Along with Craig Finn and Darrin Bradbury, Emily Scott Robinson has the best grasp on the stories of Middle America that I think I’ve heard in music this year, or many other years. Unlike Finn, her stories are entirely her own. Every song is fairly barebones, creating the imagery of Emily Scott Robinson travelling the country with her guitar, figuring out things as she goes. ‘Traveling Mercies’ is her attempt at trying to put to music what she found out about both herself and the world around her. Sometimes revelatory, sometimes fun, almost always vulnerable, the album is an accessible masterpiece in Americana-pop.
5FKA Twigs
MAGDALENE


FKA Twigs has an ability for creating unique song structures in pop songs that you never knew you wanted until you hear them.
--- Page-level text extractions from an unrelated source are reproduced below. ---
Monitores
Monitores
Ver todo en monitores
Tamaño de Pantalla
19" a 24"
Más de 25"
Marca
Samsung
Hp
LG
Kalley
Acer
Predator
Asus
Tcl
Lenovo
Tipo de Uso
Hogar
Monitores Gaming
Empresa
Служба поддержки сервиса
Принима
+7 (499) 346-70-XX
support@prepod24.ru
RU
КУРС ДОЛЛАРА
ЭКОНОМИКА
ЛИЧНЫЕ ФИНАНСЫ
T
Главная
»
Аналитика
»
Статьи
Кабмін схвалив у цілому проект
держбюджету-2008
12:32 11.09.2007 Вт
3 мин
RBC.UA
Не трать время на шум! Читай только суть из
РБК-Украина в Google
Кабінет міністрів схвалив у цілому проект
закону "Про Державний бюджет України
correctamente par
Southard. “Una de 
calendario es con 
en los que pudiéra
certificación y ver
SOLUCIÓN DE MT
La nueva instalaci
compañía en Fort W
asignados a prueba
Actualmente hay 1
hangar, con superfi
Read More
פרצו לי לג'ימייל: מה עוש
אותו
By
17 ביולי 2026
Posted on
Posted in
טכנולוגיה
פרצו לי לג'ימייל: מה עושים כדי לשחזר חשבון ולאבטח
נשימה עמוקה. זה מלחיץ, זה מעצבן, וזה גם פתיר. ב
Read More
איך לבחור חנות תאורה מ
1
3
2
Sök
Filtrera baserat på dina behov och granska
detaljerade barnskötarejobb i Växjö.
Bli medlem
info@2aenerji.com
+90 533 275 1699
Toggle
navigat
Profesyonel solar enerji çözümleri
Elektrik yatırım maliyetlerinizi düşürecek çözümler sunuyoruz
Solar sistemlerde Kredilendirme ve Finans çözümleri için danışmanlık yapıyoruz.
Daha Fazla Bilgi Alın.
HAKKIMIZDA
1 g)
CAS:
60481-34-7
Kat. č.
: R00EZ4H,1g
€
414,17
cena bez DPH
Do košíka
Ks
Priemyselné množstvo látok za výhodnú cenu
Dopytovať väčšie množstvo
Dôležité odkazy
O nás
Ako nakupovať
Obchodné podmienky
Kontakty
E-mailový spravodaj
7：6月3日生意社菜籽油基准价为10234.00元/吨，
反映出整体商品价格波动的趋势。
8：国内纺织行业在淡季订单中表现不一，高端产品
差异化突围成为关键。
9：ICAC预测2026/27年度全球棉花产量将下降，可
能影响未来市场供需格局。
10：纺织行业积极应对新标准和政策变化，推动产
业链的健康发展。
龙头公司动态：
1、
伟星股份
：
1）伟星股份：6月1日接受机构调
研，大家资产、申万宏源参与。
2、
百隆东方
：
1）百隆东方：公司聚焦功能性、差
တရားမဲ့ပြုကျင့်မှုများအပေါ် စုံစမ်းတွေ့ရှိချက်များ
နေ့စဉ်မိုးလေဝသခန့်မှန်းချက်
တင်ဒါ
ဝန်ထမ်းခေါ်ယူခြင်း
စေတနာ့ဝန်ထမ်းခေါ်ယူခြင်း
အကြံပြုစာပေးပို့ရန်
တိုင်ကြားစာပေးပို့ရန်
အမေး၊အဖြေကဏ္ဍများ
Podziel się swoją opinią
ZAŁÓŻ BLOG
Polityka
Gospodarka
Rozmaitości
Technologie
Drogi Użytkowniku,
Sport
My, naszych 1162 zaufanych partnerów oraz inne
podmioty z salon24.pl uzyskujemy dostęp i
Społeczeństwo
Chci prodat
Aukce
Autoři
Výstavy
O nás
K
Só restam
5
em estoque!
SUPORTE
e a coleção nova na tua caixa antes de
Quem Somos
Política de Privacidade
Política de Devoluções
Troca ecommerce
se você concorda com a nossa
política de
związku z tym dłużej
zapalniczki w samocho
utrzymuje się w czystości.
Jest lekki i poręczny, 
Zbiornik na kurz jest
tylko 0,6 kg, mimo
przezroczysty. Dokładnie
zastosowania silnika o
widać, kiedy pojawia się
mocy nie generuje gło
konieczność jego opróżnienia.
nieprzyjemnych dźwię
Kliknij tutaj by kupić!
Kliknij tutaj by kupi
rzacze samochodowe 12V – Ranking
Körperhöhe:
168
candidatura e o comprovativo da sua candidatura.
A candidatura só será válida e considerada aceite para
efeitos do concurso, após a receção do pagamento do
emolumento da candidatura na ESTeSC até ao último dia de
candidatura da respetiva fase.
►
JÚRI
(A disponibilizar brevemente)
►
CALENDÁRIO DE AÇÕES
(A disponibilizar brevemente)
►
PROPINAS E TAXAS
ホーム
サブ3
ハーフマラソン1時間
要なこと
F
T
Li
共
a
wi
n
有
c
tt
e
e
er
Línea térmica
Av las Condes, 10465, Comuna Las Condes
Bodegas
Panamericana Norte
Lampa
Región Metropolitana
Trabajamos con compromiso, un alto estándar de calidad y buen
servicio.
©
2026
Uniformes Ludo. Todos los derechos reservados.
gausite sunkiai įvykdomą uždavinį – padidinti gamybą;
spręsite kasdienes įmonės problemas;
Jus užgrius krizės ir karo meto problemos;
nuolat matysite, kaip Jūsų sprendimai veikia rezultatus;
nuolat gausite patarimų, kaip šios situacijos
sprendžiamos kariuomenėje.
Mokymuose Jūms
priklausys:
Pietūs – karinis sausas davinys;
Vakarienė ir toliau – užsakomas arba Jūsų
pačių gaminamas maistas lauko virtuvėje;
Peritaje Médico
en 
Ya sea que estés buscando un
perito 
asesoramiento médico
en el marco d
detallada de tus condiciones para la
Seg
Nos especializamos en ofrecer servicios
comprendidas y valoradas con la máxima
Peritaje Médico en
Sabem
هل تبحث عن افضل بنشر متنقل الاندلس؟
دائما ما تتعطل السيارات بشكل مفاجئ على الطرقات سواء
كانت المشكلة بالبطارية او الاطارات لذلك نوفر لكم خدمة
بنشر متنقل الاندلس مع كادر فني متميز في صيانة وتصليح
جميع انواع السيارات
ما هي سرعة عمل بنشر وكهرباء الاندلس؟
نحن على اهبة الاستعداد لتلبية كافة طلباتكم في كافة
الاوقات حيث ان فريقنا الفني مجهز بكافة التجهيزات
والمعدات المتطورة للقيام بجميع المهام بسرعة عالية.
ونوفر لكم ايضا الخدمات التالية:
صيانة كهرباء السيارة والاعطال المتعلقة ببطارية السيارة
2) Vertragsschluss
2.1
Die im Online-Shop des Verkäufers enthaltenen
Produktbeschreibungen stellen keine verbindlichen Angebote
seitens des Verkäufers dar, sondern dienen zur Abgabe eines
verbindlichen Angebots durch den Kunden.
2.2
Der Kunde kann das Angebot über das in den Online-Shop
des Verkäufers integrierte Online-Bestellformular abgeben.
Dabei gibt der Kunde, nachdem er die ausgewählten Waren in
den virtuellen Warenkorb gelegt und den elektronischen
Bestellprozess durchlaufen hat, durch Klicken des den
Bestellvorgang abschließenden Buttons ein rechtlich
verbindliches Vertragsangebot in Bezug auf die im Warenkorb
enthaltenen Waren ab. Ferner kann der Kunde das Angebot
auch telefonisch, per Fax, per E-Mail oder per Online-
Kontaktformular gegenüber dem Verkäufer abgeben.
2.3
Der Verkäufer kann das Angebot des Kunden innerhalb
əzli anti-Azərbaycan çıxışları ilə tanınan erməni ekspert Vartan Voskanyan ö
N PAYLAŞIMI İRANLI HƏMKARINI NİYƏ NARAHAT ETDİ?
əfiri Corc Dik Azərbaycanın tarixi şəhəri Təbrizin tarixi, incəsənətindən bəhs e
There’s always a danger for pop albums that focus on production that other aspects can be laid to the side to perfect the production. ‘MAGDALENE’ does not have this issue. Outside of Tahliah Barnett’s perfectly handled vocals, the religious allegories throughout the album are just as provocative as the sound surrounding them. ‘MAGDALENE’ is somehow both accessible and addictingly complex in all of the right ways.
4Orville Peck
Pony


‘Pony’, a non-heteronormative, theatrical, and experimental album, is Orville Peck’s first attempt at making country a more inclusive genre for all. That being said, while his aesthetic may be country, it would be disingenuous to describe his music so simply. “Dead of Night” certainly has more in common with Lana Del Ray than it does with Johnny Cash (vocals aside), but the spirit of outlaw country does not have a better representation in 2019 than Orville Peck. But do not mistake his identity as a gimmick, nor is his music. It is without a best album you’ll hear this year by a Masked-Queer-Indie-Pop-Country-Artist-With-Shoegaze-Tendencies.
3Aaron West and The Roaring Twenties
Routine Maintenance


My love for musical theatre and musical storytelling makes Aaron West and the Roaring Twenties a side project specifically made for me. Combine Americana with Dan Campbell’s dominant brand of pop punk, add a fleshed out character and storyline, add some horns and a bit of hope, and you have what is perhaps Campbell’s defining album. The story of Aaron West, while nothing necessarily unique, is one full of heart. ‘Routine Maintenance’ created the best possible sound that creates enough heart to match it’s subject material. Melodramatic beyond belief, but what person hasn’t seen their own life in that way at some point?
2Courtney Swain
Between Blood and Ocean


Courtney Swain has a lot to share and the talent required to share it. ‘Between Blood and Ocean’ bounces between sweet piano pop, progressive rock, gothic folk, and everything in between, all guided by Swain’s transcendent voice. No matter what idea she decides to tackle, the sound remains undoubtedly one of Swain’s own brilliant making Evoking both the harshness of winter yet the beauty that comes from the gleam of the sun on snow, Swain creates a tonally consistent album full of genre inconsistency. No album in 2019 manages to excite me and give me the goosebumps that ‘Between Blood and Ocean’ does each and every listen.
1Copeland
Blushing


Somehow ‘Blushing’ manages to be both fear and celebration of love wrapped up in a hazy dream of an album. Without a doubt, it dances the fine line of overdramatic melancholy, a border that I have never come close to. Indeed, much of Aaron Marsh’s crooning and lyrics can make me wonder why I adore it so, as I have never come close even to the apex of emotions that he describes. When combined with the beautiful production of the album, however, it doesn’t matter that I haven’t experienced what he describes. ‘Blushing’ invites me into a truly new and beautiful human experience.